*Source information*.
——

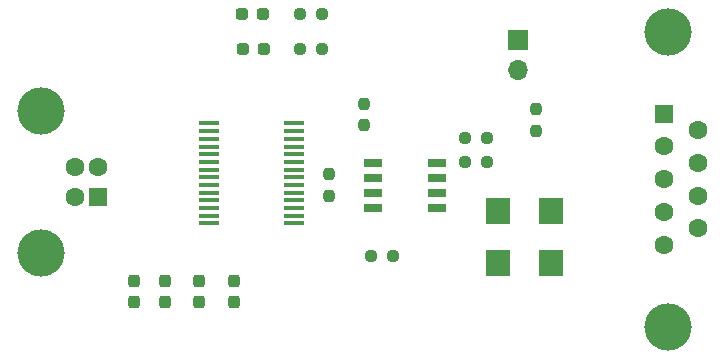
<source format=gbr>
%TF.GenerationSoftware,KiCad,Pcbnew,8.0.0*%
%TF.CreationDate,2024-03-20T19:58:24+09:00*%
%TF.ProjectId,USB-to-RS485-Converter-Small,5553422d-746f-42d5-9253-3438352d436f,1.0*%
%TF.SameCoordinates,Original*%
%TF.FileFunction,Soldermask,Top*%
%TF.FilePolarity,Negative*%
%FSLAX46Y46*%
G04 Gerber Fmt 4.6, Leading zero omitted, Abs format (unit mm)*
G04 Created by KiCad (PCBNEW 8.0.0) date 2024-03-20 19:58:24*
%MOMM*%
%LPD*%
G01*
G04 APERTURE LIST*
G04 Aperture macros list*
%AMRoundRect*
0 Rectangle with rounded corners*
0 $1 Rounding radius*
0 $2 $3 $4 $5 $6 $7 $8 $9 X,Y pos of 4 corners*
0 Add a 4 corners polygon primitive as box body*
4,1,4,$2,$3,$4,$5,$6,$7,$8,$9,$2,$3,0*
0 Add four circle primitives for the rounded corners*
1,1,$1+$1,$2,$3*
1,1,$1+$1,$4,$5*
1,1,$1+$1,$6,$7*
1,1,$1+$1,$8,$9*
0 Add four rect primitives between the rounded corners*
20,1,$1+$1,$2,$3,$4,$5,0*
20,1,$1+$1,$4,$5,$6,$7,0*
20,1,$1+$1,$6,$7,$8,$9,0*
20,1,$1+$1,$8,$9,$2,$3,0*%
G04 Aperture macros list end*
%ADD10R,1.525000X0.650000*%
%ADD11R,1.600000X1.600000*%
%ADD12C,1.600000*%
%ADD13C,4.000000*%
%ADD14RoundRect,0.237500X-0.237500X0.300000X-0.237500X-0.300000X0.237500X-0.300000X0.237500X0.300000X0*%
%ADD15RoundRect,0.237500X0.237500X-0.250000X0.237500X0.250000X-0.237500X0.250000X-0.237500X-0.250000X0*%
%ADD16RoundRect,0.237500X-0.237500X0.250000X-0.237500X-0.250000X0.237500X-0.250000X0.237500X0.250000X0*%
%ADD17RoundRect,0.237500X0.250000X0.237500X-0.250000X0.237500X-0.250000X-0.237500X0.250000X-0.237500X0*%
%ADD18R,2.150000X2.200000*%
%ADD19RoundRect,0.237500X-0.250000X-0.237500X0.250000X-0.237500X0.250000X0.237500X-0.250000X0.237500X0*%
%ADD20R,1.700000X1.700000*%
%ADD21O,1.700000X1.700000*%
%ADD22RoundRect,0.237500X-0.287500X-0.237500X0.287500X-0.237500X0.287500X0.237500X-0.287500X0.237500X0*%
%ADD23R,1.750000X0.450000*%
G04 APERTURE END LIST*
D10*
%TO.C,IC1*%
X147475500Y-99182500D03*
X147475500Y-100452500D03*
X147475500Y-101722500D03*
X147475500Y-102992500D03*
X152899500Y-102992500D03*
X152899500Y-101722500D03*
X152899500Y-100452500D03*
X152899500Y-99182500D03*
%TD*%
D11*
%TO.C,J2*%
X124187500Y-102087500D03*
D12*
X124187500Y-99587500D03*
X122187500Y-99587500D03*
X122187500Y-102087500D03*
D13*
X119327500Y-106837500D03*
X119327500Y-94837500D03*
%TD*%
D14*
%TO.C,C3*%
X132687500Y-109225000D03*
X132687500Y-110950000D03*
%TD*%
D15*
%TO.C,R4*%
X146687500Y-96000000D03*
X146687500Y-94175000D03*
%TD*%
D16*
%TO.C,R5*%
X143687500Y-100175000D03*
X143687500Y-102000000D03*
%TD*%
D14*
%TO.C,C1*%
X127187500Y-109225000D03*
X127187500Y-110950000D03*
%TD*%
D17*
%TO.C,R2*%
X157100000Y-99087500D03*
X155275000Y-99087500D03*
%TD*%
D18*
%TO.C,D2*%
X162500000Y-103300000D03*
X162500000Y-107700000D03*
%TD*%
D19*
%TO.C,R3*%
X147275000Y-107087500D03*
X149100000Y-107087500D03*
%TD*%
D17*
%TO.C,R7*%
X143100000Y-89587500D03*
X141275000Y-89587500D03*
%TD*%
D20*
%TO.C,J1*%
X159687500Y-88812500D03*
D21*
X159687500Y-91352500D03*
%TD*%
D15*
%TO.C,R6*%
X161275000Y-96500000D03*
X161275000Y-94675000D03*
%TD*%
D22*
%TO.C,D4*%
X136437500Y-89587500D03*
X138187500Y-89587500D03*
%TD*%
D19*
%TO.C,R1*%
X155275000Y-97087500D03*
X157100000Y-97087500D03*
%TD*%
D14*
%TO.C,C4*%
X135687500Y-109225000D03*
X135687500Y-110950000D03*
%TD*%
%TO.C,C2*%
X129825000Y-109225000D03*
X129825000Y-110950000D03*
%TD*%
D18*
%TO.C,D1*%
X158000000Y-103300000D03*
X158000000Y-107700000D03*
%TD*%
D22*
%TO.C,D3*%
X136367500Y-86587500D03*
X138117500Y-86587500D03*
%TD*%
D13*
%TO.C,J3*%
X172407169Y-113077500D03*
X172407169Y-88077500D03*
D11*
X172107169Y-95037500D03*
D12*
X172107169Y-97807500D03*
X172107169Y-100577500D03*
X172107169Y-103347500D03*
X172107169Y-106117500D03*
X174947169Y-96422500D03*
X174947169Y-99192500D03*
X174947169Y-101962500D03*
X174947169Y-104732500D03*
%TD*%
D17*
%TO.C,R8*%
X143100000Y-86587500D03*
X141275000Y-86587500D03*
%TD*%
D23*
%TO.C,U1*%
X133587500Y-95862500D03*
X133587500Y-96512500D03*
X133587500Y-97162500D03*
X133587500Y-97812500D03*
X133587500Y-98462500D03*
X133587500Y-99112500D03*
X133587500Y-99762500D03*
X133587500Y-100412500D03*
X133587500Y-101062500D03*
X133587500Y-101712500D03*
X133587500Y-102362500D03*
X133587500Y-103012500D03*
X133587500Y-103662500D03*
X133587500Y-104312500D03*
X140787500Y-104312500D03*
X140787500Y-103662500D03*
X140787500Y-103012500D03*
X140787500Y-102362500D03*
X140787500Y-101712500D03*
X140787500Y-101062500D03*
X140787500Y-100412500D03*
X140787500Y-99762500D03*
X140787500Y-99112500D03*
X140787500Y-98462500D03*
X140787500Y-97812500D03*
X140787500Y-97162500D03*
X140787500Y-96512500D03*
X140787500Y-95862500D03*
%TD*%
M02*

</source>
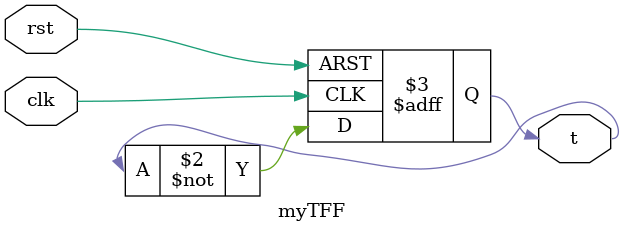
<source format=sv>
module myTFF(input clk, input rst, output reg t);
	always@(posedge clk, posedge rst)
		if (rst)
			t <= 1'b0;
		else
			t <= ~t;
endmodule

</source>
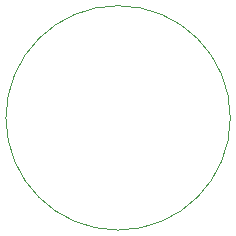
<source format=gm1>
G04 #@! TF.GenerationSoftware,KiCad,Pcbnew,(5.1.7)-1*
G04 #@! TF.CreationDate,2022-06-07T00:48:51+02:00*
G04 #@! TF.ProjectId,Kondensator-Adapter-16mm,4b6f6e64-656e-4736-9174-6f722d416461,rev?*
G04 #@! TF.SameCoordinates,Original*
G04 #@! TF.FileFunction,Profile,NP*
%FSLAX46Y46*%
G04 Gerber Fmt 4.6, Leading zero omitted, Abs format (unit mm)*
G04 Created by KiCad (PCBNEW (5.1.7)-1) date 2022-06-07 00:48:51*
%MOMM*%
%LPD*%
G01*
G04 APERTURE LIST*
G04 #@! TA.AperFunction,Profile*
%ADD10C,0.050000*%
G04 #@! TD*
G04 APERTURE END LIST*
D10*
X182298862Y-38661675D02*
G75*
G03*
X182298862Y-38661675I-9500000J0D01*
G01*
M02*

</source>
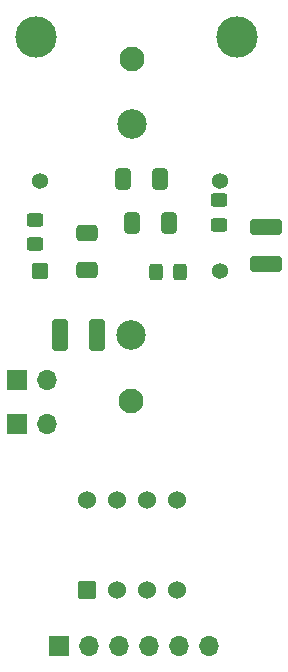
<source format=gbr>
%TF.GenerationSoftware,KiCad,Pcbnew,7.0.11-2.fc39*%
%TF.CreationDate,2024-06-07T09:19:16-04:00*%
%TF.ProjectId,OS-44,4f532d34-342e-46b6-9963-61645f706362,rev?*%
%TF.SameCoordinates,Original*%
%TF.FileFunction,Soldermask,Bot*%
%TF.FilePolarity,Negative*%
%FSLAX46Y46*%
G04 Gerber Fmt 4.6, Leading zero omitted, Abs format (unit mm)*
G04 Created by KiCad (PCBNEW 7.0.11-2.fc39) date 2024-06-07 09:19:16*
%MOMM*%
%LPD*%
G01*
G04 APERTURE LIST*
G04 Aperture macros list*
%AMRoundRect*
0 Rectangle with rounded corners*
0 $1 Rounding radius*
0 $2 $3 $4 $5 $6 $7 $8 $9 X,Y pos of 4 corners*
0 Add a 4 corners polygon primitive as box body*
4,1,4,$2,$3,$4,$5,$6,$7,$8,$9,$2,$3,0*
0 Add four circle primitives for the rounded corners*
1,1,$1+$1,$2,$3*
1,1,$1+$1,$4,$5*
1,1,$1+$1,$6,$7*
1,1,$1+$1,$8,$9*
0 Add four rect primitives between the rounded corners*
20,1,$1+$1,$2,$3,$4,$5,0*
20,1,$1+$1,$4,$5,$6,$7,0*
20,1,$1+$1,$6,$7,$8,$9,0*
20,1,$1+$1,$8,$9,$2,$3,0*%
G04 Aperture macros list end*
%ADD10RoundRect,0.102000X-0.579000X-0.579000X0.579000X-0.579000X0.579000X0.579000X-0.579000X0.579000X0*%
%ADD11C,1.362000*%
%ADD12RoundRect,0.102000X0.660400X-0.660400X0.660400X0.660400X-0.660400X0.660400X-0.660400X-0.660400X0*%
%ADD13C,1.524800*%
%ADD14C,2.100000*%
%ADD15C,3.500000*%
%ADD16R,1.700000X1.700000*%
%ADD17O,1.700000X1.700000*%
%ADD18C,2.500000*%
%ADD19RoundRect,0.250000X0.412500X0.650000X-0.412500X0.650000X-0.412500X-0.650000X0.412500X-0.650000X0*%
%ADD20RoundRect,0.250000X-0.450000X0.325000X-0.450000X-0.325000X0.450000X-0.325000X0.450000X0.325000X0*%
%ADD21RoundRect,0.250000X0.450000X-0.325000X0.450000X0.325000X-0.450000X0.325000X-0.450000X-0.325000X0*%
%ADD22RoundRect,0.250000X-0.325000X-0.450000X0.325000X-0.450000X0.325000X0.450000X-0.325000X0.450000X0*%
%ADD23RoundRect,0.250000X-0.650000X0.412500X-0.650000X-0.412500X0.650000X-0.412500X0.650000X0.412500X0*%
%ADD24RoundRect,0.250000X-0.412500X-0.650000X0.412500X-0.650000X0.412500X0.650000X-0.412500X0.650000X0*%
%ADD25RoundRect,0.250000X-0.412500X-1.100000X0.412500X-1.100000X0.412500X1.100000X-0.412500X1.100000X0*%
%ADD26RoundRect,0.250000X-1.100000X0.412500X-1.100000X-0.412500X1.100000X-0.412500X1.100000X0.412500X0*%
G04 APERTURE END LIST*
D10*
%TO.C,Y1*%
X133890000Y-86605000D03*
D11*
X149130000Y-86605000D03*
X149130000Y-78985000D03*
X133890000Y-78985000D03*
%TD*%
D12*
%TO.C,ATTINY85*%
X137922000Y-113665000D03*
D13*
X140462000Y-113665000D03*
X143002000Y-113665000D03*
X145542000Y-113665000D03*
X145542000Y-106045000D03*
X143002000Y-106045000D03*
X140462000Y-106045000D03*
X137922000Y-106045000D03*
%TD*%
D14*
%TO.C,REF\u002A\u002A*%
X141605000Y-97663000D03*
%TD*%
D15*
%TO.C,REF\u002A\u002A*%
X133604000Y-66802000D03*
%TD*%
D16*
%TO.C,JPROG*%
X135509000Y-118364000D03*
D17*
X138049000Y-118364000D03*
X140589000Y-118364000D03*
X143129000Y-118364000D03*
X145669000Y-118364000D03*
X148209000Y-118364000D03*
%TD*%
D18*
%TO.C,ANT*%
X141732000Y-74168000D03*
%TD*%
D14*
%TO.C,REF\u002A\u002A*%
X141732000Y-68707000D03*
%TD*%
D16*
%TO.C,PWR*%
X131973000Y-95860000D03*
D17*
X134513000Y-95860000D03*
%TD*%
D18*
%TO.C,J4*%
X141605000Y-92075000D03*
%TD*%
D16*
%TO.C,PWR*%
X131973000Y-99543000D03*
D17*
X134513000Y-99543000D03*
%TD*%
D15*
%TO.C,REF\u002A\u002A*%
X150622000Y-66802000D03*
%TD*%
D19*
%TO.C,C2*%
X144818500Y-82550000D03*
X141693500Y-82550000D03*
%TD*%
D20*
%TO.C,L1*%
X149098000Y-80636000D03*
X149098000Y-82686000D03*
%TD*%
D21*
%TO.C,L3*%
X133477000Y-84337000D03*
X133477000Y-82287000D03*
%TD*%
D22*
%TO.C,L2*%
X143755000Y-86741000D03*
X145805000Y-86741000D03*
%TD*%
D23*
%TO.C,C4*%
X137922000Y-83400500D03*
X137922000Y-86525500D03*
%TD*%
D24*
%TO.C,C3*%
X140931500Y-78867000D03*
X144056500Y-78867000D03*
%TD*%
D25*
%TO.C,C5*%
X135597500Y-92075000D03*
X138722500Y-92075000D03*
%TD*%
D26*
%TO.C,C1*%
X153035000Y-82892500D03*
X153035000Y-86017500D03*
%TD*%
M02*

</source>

——

*Task statement*.
In the entries above, the lines from the one bearing "X119327500Y-94837500D03*" up to and including the one bearing "X135687500Y-109225000D03*" should be transcribed exactly; no other line is wanted.

*Task result*.
X119327500Y-94837500D03*
%TD*%
D14*
%TO.C,C3*%
X132687500Y-109225000D03*
X132687500Y-110950000D03*
%TD*%
D15*
%TO.C,R4*%
X146687500Y-96000000D03*
X146687500Y-94175000D03*
%TD*%
D16*
%TO.C,R5*%
X143687500Y-100175000D03*
X143687500Y-102000000D03*
%TD*%
D14*
%TO.C,C1*%
X127187500Y-109225000D03*
X127187500Y-110950000D03*
%TD*%
D17*
%TO.C,R2*%
X157100000Y-99087500D03*
X155275000Y-99087500D03*
%TD*%
D18*
%TO.C,D2*%
X162500000Y-103300000D03*
X162500000Y-107700000D03*
%TD*%
D19*
%TO.C,R3*%
X147275000Y-107087500D03*
X149100000Y-107087500D03*
%TD*%
D17*
%TO.C,R7*%
X143100000Y-89587500D03*
X141275000Y-89587500D03*
%TD*%
D20*
%TO.C,J1*%
X159687500Y-88812500D03*
D21*
X159687500Y-91352500D03*
%TD*%
D15*
%TO.C,R6*%
X161275000Y-96500000D03*
X161275000Y-94675000D03*
%TD*%
D22*
%TO.C,D4*%
X136437500Y-89587500D03*
X138187500Y-89587500D03*
%TD*%
D19*
%TO.C,R1*%
X155275000Y-97087500D03*
X157100000Y-97087500D03*
%TD*%
D14*
%TO.C,C4*%
X135687500Y-109225000D03*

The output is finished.